I had arranged to meet my friend Caroline who, with myself and a couple of other women, leavened the gathering - if you can conceive of females performing such a function. The beguiling curved counter framed with foodstuffs and the few adjoining tables were not full, which struck me first as odd - L'Atelier, bang in the middle of the West End, has a brand new Michelin star - and then later as a shame; the cooking is so very good.

I share with Adrian Gill a loss of the will to live when a waiter asks me: "Have you eaten with us before?" However, the offer to explain the menus was done with such (Gallic) charm that we dutifully hung on every word of the description of there being two lists, one a conventional à la carte, the other a parade of tasting dishes.
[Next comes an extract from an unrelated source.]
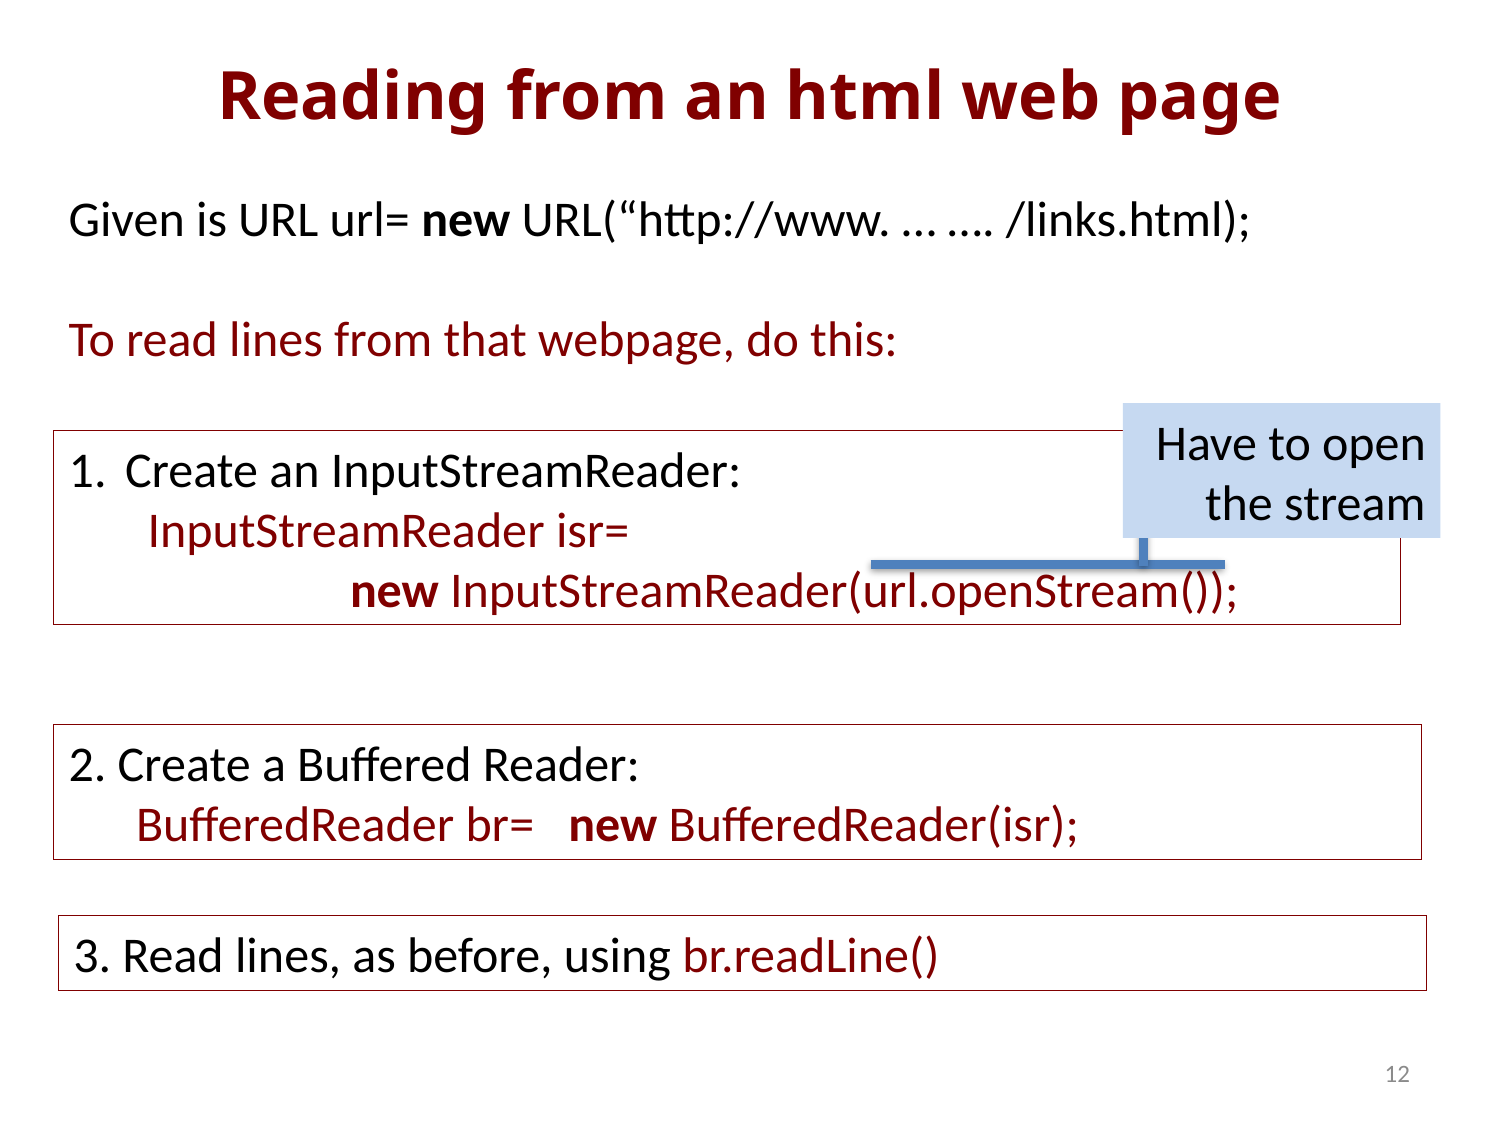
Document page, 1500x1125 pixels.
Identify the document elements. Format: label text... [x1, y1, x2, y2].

How to order was easy enough to infer, in fact a five-year-old could have done it, but it initiated dialogue and that is part of the performance. "Good evening" - it was 1.30pm - said a different waiter and gave us a basket of breads and impeccable butter.

We went the route of three tasting dishes each. All were prepared with utmost finesse, but outstanding were the clams stuffed with garlic and mushrooms arranged to look like the garden of Mary, Mary Quite Contrary; a martini glass holding a barely set oeuf en cocotte and wild mushroom cream - "extraordinarily slithery" - and calf 's sweetbread with fresh bay leaf (poisonously translated here as laurel) and Swiss chard wrapped around stuffing, hiding beneath a foam. This garnish resembled one of those creatures come to light now the ice caps are melting. The tasting menu - priced from £8 to £17 (foie gras is involved) - is a good way of rehearsing an à la carte meal where prices and portions are heftier. I shall definitely go back.

Price above estimates a meal with wine for one.